- [WORK REQUEST]
Rewrite the records below as a Markdown table with the columns No. and Entry, giving each nonblank line its own row numbered in sequence.
● ● ● ● ● ● ●
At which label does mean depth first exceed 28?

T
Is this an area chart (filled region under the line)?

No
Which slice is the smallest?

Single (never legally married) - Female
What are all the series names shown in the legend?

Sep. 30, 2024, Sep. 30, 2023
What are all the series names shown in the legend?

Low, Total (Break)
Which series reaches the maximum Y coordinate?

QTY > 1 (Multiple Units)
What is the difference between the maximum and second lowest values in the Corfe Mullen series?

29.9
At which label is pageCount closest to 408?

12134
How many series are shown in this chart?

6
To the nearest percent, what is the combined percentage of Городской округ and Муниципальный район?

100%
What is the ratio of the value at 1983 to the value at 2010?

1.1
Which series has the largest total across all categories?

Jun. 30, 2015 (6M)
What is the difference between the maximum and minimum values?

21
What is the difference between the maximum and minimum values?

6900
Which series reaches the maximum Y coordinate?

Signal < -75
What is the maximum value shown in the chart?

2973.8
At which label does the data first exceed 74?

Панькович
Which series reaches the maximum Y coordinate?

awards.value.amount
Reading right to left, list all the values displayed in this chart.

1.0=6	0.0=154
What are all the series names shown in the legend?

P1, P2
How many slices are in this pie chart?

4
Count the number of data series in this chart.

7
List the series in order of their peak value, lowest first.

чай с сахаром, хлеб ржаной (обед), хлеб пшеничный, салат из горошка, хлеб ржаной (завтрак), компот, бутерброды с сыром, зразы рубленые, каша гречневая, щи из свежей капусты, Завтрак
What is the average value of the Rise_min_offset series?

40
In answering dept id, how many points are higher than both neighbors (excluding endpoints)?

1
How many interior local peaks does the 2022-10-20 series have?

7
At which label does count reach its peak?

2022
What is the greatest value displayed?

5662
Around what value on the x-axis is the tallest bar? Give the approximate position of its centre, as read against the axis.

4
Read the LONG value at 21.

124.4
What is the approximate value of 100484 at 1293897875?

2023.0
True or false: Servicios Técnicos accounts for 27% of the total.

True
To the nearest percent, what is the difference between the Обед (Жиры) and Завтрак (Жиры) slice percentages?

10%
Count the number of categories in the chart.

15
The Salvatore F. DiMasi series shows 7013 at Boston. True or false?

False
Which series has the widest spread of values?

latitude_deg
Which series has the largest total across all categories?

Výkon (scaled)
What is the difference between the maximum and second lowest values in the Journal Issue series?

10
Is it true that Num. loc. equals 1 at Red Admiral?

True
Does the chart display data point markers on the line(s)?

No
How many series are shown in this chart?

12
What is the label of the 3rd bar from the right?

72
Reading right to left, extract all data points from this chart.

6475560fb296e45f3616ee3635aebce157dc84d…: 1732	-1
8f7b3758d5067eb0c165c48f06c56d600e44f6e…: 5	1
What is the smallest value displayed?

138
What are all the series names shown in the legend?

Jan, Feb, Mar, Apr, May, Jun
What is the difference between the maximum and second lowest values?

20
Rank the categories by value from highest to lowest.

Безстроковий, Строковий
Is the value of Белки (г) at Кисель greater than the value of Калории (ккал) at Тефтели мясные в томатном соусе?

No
● ● ● ● ● ● ●
- [RESULT]
| No. | Entry |
|---|---|
| 1 | At which label does mean depth first exceed 28? |
| 2 | T |
| 3 | Is this an area chart (filled region under the line)? |
| 4 | No |
| 5 | Which slice is the smallest? |
| 6 | Single (never legally married) - Female |
| 7 | What are all the series names shown in the legend? |
| 8 | Sep. 30, 2024, Sep. 30, 2023 |
| 9 | What are all the series names shown in the legend? |
| 10 | Low, Total (Break) |
| 11 | Which series reaches the maximum Y coordinate? |
| 12 | QTY > 1 (Multiple Units) |
| 13 | What is the difference between the maximum and second lowest values in the Corfe Mullen series? |
| 14 | 29.9 |
| 15 | At which label is pageCount closest to 408? |
| 16 | 12134 |
| 17 | How many series are shown in this chart? |
| 18 | 6 |
| 19 | To the nearest percent, what is the combined percentage of Городской округ and Муниципальный район? |
| 20 | 100% |
| 21 | What is the ratio of the value at 1983 to the value at 2010? |
| 22 | 1.1 |
| 23 | Which series has the largest total across all categories? |
| 24 | Jun. 30, 2015 (6M) |
| 25 | What is the difference between the maximum and minimum values? |
| 26 | 21 |
| 27 | What is the difference between the maximum and minimum values? |
| 28 | 6900 |
| 29 | Which series reaches the maximum Y coordinate? |
| 30 | Signal < -75 |
| 31 | What is the maximum value shown in the chart? |
| 32 | 2973.8 |
| 33 | At which label does the data first exceed 74? |
| 34 | Панькович |
| 35 | Which series reaches the maximum Y coordinate? |
| 36 | awards.value.amount |
| 37 | Reading right to left, list all the values displayed in this chart. |
| 38 | 1.0=6	0.0=154 |
| 39 | What are all the series names shown in the legend? |
| 40 | P1, P2 |
| 41 | How many slices are in this pie chart? |
| 42 | 4 |
| 43 | Count the number of data series in this chart. |
| 44 | 7 |
| 45 | List the series in order of their peak value, lowest first. |
| 46 | чай с сахаром, хлеб ржаной (обед), хлеб пшеничный, салат из горошка, хлеб ржаной (завтрак), компот, бутерброды с сыром, зразы рубленые, каша гречневая, щи из свежей капусты, Завтрак |
| 47 | What is the average value of the Rise_min_offset series? |
| 48 | 40 |
| 49 | In answering dept id, how many points are higher than both neighbors (excluding endpoints)? |
| 50 | 1 |
| 51 | How many interior local peaks does the 2022-10-20 series have? |
| 52 | 7 |
| 53 | At which label does count reach its peak? |
| 54 | 2022 |
| 55 | What is the greatest value displayed? |
| 56 | 5662 |
| 57 | Around what value on the x-axis is the tallest bar? Give the approximate position of its centre, as read against the axis. |
| 58 | 4 |
| 59 | Read the LONG value at 21. |
| 60 | 124.4 |
| 61 | What is the approximate value of 100484 at 1293897875? |
| 62 | 2023.0 |
| 63 | True or false: Servicios Técnicos accounts for 27% of the total. |
| 64 | True |
| 65 | To the nearest percent, what is the difference between the Обед (Жиры) and Завтрак (Жиры) slice percentages? |
| 66 | 10% |
| 67 | Count the number of categories in the chart. |
| 68 | 15 |
| 69 | The Salvatore F. DiMasi series shows 7013 at Boston. True or false? |
| 70 | False |
| 71 | Which series has the widest spread of values? |
| 72 | latitude_deg |
| 73 | Which series has the largest total across all categories? |
| 74 | Výkon (scaled) |
| 75 | What is the difference between the maximum and second lowest values in the Journal Issue series? |
| 76 | 10 |
| 77 | Is it true that Num. loc. equals 1 at Red Admiral? |
| 78 | True |
| 79 | Does the chart display data point markers on the line(s)? |
| 80 | No |
| 81 | How many series are shown in this chart? |
| 82 | 12 |
| 83 | What is the label of the 3rd bar from the right? |
| 84 | 72 |
| 85 | Reading right to left, extract all data points from this chart. |
| 86 | 6475560fb296e45f3616ee3635aebce157dc84d…: 1732	-1 |
| 87 | 8f7b3758d5067eb0c165c48f06c56d600e44f6e…: 5	1 |
| 88 | What is the smallest value displayed? |
| 89 | 138 |
| 90 | What are all the series names shown in the legend? |
| 91 | Jan, Feb, Mar, Apr, May, Jun |
| 92 | What is the difference between the maximum and second lowest values? |
| 93 | 20 |
| 94 | Rank the categories by value from highest to lowest. |
| 95 | Безстроковий, Строковий |
| 96 | Is the value of Белки (г) at Кисель greater than the value of Калории (ккал) at Тефтели мясные в томатном соусе? |
| 97 | No |